Either Modest Mouse’s Isaac Brock isn’t talking about what he’s been doing with his time since his band played its last shows in July, or the music press by and large hasn’t asked him. There’s been little in the way of news or interviews since last August other than an announcement in March of an extensive tour that began May 23 at the Knitting Factory in Spokane, Wash.

Brock is notoriously press shy, and likely just wanted to get on the road and avoid the press interviews that accompany touring announcements. Or perhaps he just wants to find out if Modest Mouse has reached the point where that chore can be sidestepped.

A 10-month break from the road is certainly enough time to make significant progress on the recording of a new song cycle. Then again, it was eight years between 2007’s We Were Dead Before the Ship Even Sank, which features former Smiths guitarist Johnny Marr, and 2015’s Strangers to Ourselves. What the 2017 tour will prove is whether Brock has built Modest Mouse’s legacy and following to the point where they can pack concerts without relying on new releases and infusions of inspiration from legendary musicians. Now an eight-piece ensemble, Modest Mouse is on the verge of becoming indie rock’s Grateful Dead, with two drummers embellishing the arrangements but tight song structures in lieu of space jams.

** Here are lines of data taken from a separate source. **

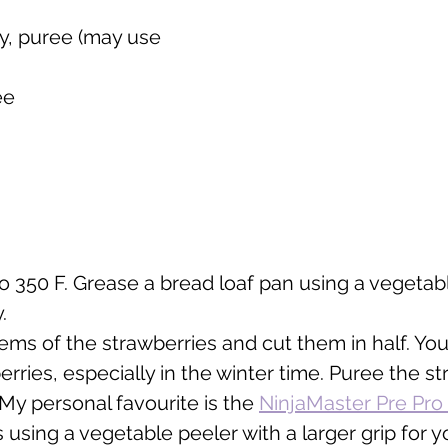
y, puree (may use 
ee
o 350 F. Grease a bread loaf pan using a vegetable
.
ems of the strawberries and cut them in half. You
rries, especially in the winter time. Puree the st
My personal favourite is the 
NinjaMaster Pre Pr
s using a vegetable peeler with a larger grip for y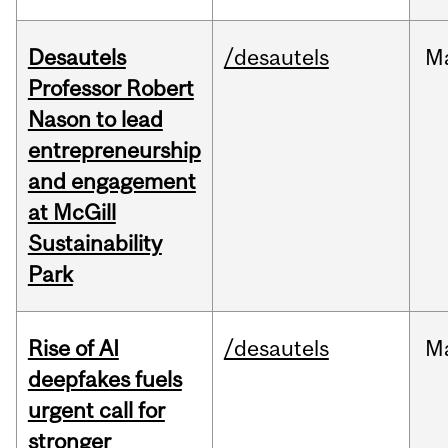
Desautels
/desautels
M
Professor Robert
Nason to lead
entrepreneurship
and engagement
at McGill
Sustainability
Park
Rise of AI
/desautels
M
deepfakes fuels
urgent call for
stronger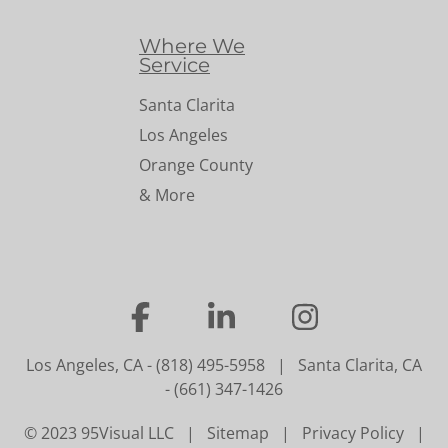
Where We
Service
Santa Clarita
Los Angeles
Orange County
& More
…
…
…
Los Angeles, CA
-
(818) 495-5958
|
Santa Clarita, CA
-
(661) 347-1426
© 2023 95Visual LLC |
Sitemap
|
Privacy Policy
|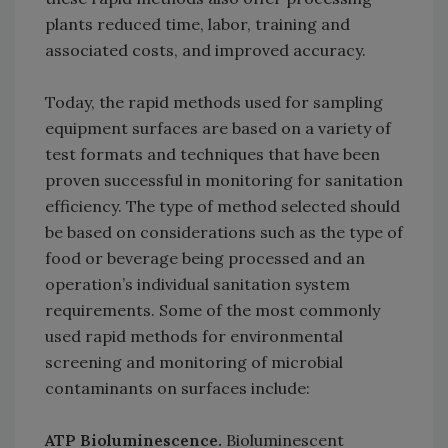
plants reduced time, labor, training and
associated costs, and improved accuracy.
Today, the rapid methods used for sampling
equipment surfaces are based on a variety of
test formats and techniques that have been
proven successful in monitoring for sanitation
efficiency. The type of method selected should
be based on considerations such as the type of
food or beverage being processed and an
operation’s individual sanitation system
requirements. Some of the most commonly
used rapid methods for environmental
screening and monitoring of microbial
contaminants on surfaces include:
ATP Bioluminescence.
Bioluminescent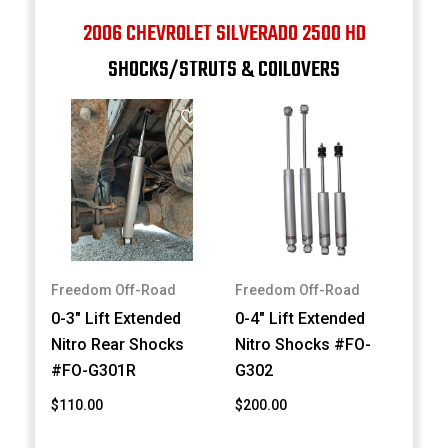
2006 CHEVROLET SILVERADO 2500 HD
SHOCKS/STRUTS & COILOVERS
Freedom Off-Road
Freedom Off-Road
0-3" Lift Extended
0-4" Lift Extended
Nitro Rear Shocks
Nitro Shocks #FO-
#FO-G301R
G302
$110.00
$200.00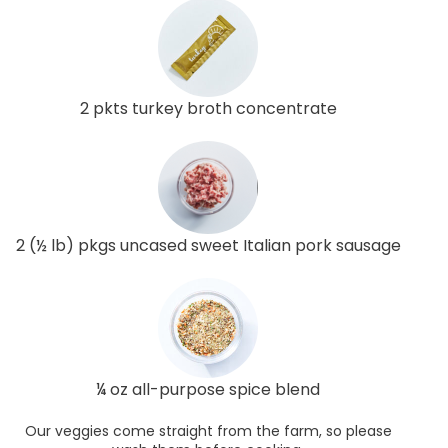
2 pkts turkey broth concentrate
2 (½ lb) pkgs uncased sweet Italian pork sausage
¼ oz all-purpose spice blend
Our veggies come straight from the farm, so please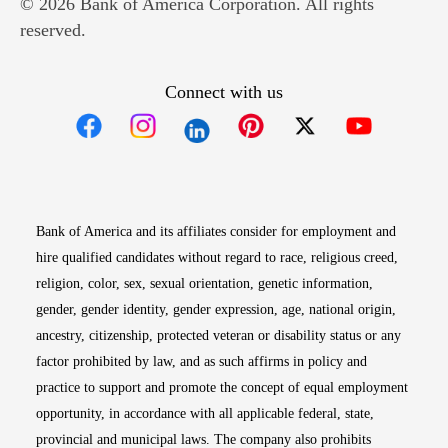
© 2026 Bank of America Corporation. All rights
reserved.
Connect with us
Opens in new window
Opens in new window
Opens in new window
Opens in new win
Opens in n
Bank of America and its affiliates consider for employment and
hire qualified candidates without regard to race, religious creed,
religion, color, sex, sexual orientation, genetic information,
gender, gender identity, gender expression, age, national origin,
ancestry, citizenship, protected veteran or disability status or any
factor prohibited by law, and as such affirms in policy and
practice to support and promote the concept of equal employment
opportunity, in accordance with all applicable federal, state,
provincial and municipal laws. The company also prohibits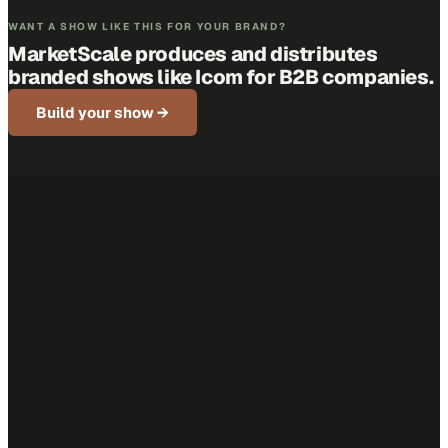
WANT A SHOW LIKE THIS FOR YOUR BRAND?
MarketScale produces and distributes
branded shows like
Icom
for B2B companies.
Build your show →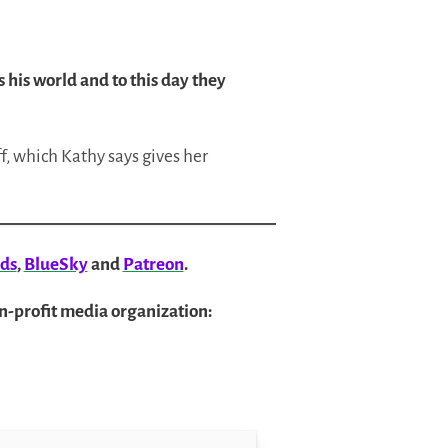
 his world and to this day they
f, which Kathy says gives her
ds
,
BlueSky
and
Patreon
.
on-profit media organization: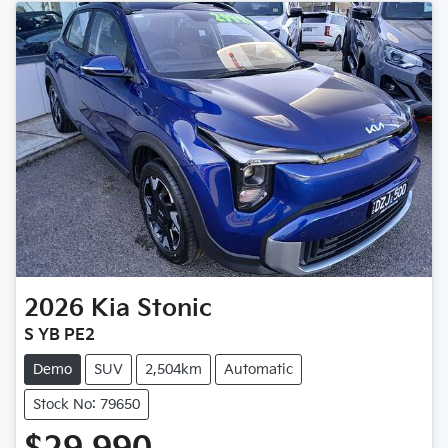
2026
Kia
Stonic
S YB PE2
Demo
SUV
2,504km
Automatic
Stock No: 79650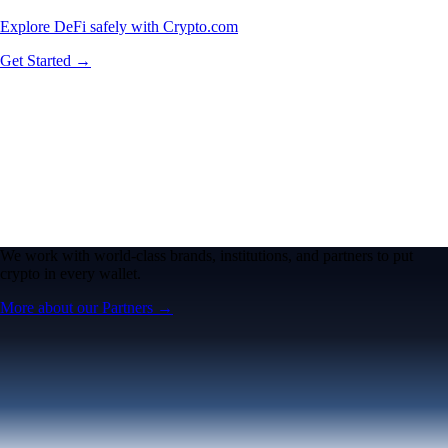
Explore DeFi safely with Crypto.com
Get Started →
We work with world-class brands, institutions, and partners to put
crypto in every wallet.
More about our Partners →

That ensemble grew from a lineup that started out as a trio in the early ’90s. The arrangements on the band’s breakthrough 2004 album Good News for People Who Love Bad News necessitated expanding the lineup, although Brock and company had been pretty successful at recreating increasingly complex composition. Brock’s idiosyncratic approach to music originates in part due to an unorthodox upbringing and disjointed exposures to music. His early childhood was spent in a commune with limited exposure to pop culture before his family settled in Issaquah, Wash., not far from the regional musical hotbeds of Olympia, Seattle and Portland.

Brock soaked up whatever inspiration-stoking music he came across, with the Pixies being a particular influence. He became proficient enough on guitar by age 16 to play with other musicians, and formed a partnership with Eric Judy after the future Modest Mouse bassist visited a video store run by Brock’s parents. With drummer Jeremiah Green on board and a name inspired by a passage written by Virginia Woolf, Modest Mouse entered producer Calvin Johnson’s Dub Narcotic Studios in Olympia and launched a recording career.

The band scored big in 1997 with indie album The Lonesome Crowded West, successfully made the jump to major labels with 2000’s critically acclaimed The Moon and Antarctica and scored a No. 1 album with Good News for People Who Love Bad News. That album contained what would become Modest Mouse’s it’s-all-good anthem “Float On” and paved the way for We Were Dead Before the Ship Even Sank to reach No. 1 on Billboard’s album chart. Strangers to Ourselves made it to No. 3, but by that time the music business had changed and acts were now dependent on live shows to maintain their careers. Fortunately for Brock, Modest Mouse’s following is solid enough to where he could do nothing but play live for a long time.